Когда «Добрый путь» обогнул северную косу и двинулся на юг, барометр начал падать. Не будь Мади так несчастен и болен, он бы, вероятно, испугался и принялся давать обеты: утонуть тут – дело обычное, рассказывали ему ребята в порту, это такая местная болезнь Уэст-Коста[5], и вправе он называть себя счастливцем или нет, выяснится задолго до того, как он доберется до золотых месторождений, и задолго до того, как, опустившись на колени, он впервые зачерпнет своим лотком песка и гравия. Гибнет народу не меньше, чем доплывает до берега. Капитан судна – капитан Карвер его звать – столько раз видел со своего места на квартердеке, как волна смывала за борт какого-нибудь увальня, что корабль его по праву стоило бы назвать «краем могилы»; последние слова произносились торжественным шепотом, с широко открытыми глазами.

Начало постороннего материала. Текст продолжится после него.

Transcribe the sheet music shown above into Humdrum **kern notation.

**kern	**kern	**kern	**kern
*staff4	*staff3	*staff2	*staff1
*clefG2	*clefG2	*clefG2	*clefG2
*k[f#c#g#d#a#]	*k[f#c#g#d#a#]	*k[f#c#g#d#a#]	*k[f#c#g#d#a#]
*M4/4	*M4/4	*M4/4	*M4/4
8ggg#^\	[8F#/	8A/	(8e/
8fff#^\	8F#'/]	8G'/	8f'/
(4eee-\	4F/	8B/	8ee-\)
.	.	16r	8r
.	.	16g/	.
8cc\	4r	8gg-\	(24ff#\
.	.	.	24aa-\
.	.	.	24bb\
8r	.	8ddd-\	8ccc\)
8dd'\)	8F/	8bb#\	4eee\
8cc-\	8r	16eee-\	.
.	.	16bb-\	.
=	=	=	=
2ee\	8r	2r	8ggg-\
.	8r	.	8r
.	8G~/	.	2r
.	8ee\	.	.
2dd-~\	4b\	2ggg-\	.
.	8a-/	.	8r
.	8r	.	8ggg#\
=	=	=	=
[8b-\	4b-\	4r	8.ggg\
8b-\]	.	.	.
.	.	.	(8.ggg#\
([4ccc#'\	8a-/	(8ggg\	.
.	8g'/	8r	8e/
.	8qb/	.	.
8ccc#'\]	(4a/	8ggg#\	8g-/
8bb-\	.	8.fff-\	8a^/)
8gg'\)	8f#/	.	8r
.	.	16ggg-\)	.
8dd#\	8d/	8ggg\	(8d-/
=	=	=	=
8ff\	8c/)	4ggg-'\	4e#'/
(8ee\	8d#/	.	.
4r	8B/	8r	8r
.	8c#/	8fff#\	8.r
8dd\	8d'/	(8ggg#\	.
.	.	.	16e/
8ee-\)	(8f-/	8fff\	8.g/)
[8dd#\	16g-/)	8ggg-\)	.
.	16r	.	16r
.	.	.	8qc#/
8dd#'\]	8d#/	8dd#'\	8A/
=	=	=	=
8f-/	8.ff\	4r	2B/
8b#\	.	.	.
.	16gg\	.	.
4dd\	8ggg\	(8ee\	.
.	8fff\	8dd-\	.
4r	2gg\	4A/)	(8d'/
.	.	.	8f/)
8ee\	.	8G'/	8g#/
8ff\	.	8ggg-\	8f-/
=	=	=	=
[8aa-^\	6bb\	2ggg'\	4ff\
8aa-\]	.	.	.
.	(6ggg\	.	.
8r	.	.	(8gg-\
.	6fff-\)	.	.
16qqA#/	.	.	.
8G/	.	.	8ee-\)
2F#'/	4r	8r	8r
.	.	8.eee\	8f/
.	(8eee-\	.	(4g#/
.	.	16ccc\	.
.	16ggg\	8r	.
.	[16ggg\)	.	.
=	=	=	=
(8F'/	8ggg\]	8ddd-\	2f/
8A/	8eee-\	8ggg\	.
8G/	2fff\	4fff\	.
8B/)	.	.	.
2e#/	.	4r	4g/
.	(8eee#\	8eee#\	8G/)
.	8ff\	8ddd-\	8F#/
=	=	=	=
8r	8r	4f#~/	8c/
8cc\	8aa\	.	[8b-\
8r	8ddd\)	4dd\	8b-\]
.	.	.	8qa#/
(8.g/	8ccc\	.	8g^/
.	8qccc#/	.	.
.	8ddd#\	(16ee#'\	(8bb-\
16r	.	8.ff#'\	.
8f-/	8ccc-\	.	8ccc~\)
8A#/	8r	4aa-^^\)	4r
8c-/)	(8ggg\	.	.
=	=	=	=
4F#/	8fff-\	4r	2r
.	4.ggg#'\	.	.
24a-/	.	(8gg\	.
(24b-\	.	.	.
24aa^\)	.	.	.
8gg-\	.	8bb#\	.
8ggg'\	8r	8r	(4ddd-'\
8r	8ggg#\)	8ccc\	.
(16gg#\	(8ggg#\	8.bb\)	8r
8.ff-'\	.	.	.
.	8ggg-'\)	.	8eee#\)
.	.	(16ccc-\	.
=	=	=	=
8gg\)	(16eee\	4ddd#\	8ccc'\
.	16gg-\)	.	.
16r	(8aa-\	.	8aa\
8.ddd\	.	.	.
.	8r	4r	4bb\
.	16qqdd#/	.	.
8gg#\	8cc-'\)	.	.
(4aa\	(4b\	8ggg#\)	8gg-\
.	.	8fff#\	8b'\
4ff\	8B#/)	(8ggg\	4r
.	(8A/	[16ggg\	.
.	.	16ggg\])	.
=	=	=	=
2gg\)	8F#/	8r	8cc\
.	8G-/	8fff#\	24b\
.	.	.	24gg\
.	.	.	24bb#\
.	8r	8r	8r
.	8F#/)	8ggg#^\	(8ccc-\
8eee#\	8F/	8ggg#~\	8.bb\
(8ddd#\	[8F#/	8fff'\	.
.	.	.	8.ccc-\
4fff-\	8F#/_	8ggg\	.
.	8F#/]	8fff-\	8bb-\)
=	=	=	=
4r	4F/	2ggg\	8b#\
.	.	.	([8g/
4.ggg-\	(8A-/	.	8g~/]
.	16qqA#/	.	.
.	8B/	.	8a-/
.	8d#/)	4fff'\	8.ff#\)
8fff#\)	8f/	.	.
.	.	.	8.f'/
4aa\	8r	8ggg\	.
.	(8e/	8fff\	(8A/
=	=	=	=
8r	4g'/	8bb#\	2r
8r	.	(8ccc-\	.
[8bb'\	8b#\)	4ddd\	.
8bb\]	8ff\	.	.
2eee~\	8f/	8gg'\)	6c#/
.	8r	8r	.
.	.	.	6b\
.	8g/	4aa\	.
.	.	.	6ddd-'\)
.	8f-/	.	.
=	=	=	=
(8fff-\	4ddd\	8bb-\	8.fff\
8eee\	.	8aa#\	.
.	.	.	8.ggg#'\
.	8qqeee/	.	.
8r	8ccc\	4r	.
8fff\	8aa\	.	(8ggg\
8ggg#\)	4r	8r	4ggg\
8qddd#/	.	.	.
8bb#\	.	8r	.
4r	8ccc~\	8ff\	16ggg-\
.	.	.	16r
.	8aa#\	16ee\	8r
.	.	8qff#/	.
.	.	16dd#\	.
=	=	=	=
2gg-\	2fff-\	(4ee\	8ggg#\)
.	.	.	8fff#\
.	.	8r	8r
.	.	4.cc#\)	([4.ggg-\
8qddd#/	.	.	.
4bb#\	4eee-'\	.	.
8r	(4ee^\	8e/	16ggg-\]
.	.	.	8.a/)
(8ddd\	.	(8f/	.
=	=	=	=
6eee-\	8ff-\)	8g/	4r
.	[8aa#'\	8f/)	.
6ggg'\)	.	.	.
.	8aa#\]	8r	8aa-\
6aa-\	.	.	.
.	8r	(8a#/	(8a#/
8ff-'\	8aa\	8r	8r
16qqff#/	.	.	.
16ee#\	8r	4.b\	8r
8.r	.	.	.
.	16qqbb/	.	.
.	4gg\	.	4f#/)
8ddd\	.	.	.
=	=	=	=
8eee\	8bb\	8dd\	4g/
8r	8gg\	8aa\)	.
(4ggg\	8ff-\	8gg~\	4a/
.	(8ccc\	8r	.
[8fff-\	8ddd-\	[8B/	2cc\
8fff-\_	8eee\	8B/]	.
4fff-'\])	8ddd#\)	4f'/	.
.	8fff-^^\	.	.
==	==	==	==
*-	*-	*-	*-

Буря налетела на крыльях зеленых ветров. Сперва дал о себе знать медный вкус в горле, металлическая тупая боль, что нарастала по мере того, как облака темнели и надвигались все ближе; и вот наконец шквал обрушился сверху вниз – ладонью бессмысленной ярости. Заходила ходуном палуба, захлопали, заметались, затрещали паруса, отбрасывая странные полосы света и тени, – все это было атрибутами ночного кошмара, равно как и осязаемый страх матросов, что изо всех сил пытались удержать судно на курсе, – и Мади не оставляло жуткое ощущение, по мере того как корабль приближался к золотым приискам, что «Добрый путь» каким-то непостижимым образом сам призвал на себя эту инфернальную бурю.
Уолтер Мади суеверен не был, хотя получал немало удовольствия от чужих суеверий; внешние эффекты его не обманывали, притом что сам он производимое впечатление тщательно продумывал. Объяснением тому служил не столько интеллект, сколько опыт – до отплытия в Новую Зеландию таковой не отличался ни широтою, ни разнообразием. До сих пор в своей жизни Мади знал только ту разновидность сомнения, что основана на трезвом расчете и незыблемой убежденности. Он изведал лишь подозрение, цинизм, вероятность – но не пугающее откровение, что приходит, когда перестаешь доверять самому себе; но не дикую панику, что следует за подобным откровением; но не унылую опустошенность, что нагрянет последней. Об этих типах неуверенности он пребывал в счастливом неведении, во всяком случае вплоть до недавнего времени. Его воображение не тяготело к фантастике, и теории он строил редко, разве что с какой-либо практической целью. Собственная смертность завораживала его чисто интеллектуально, отсвечивая тусклым глянцем, а не будучи человеком религиозным, он и в призраков не верил.